**Task goal**
Where does the string "Portals" appear in the records? Copy every line that contains it.

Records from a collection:

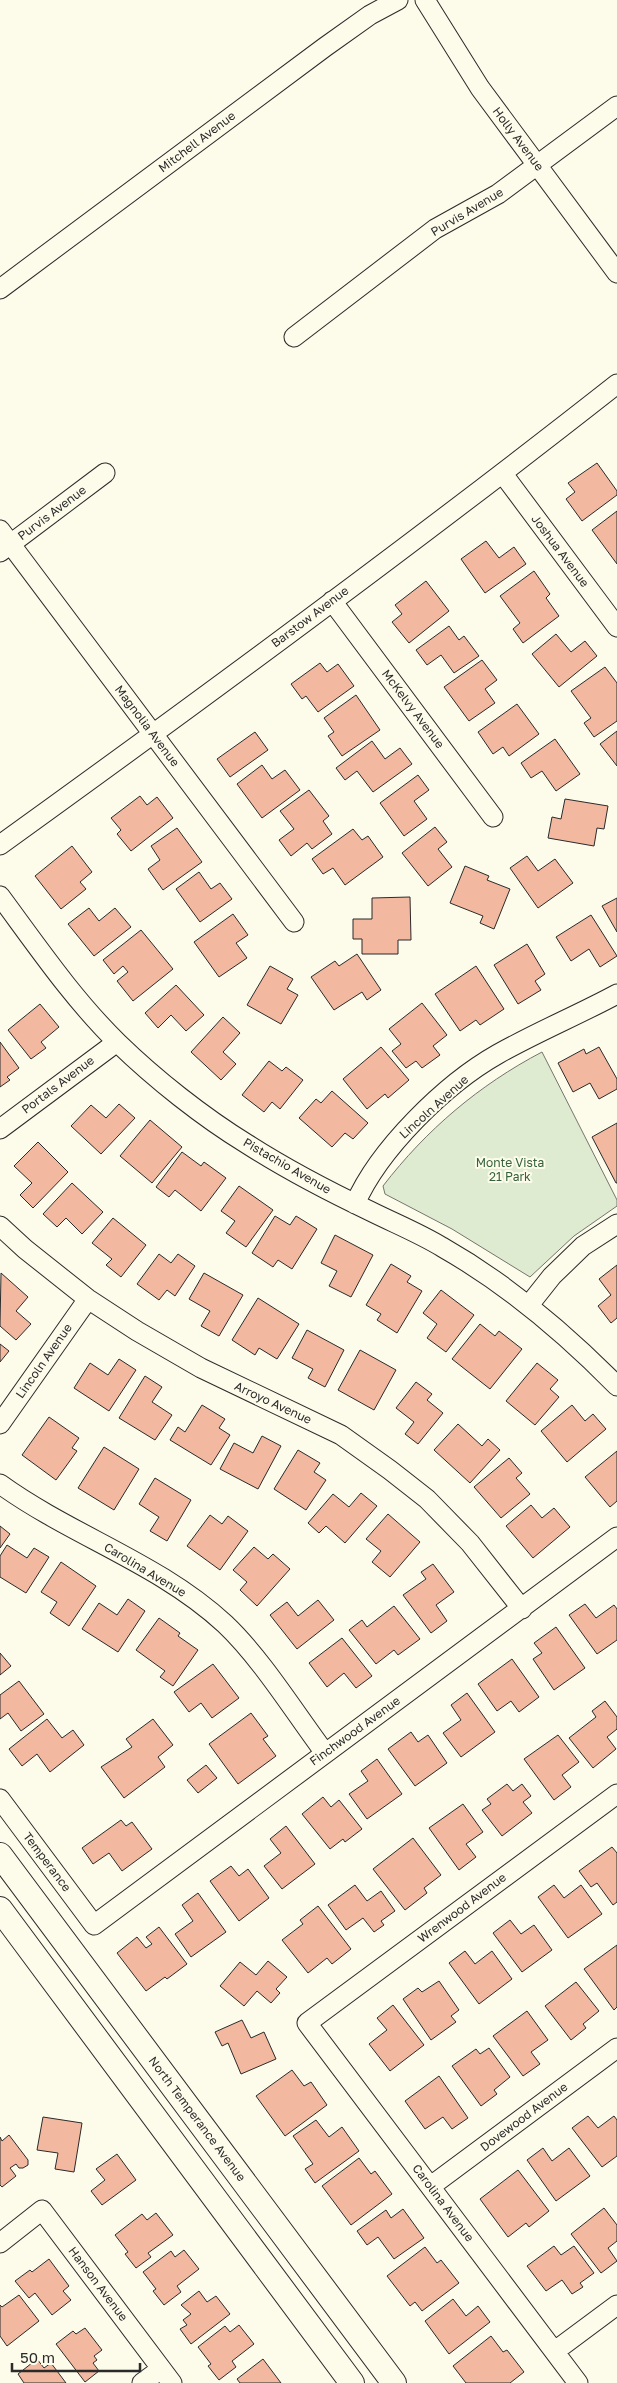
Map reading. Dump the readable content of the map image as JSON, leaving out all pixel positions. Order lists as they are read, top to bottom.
{
  "streets": {
    "main road": ["North Temperance Avenue"],
    "street": [
      "Holly Avenue",
      "Mitchell Avenue",
      "Purvis Avenue",
      "Joshua Avenue",
      "Barstow Avenue",
      "McKelvy Avenue",
      "Magnolia Avenue",
      "Portals Avenue",
      "Lincoln Avenue",
      "Pistachio Avenue",
      "Arroyo Avenue",
      "Carolina Avenue",
      "Finchwood Avenue",
      "Temperance",
      "Wrenwood Avenue",
      "Dovewood Avenue",
      "Hanson Avenue"
    ]
  },
  "crossings": [
    ["Holly Avenue", "Purvis Avenue"],
    ["Purvis Avenue", "Magnolia Avenue"],
    ["Joshua Avenue", "Barstow Avenue"],
    ["Barstow Avenue", "McKelvy Avenue"],
    ["Barstow Avenue", "Magnolia Avenue"],
    ["Portals Avenue", "Pistachio Avenue"],
    ["Lincoln Avenue", "Pistachio Avenue"],
    ["Lincoln Avenue", "Arroyo Avenue"],
    ["Arroyo Avenue", "Finchwood Avenue"],
    ["Carolina Avenue", "Finchwood Avenue"],
    ["Carolina Avenue", "Wrenwood Avenue"],
    ["Carolina Avenue", "Dovewood Avenue"],
    ["Finchwood Avenue", "Temperance"]
  ],
  "parks": ["Monte Vista 21 Park"],
  "scale_bar": "50 m"
}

**Exercise result**
      "Portals Avenue",
    ["Portals Avenue", "Pistachio Avenue"],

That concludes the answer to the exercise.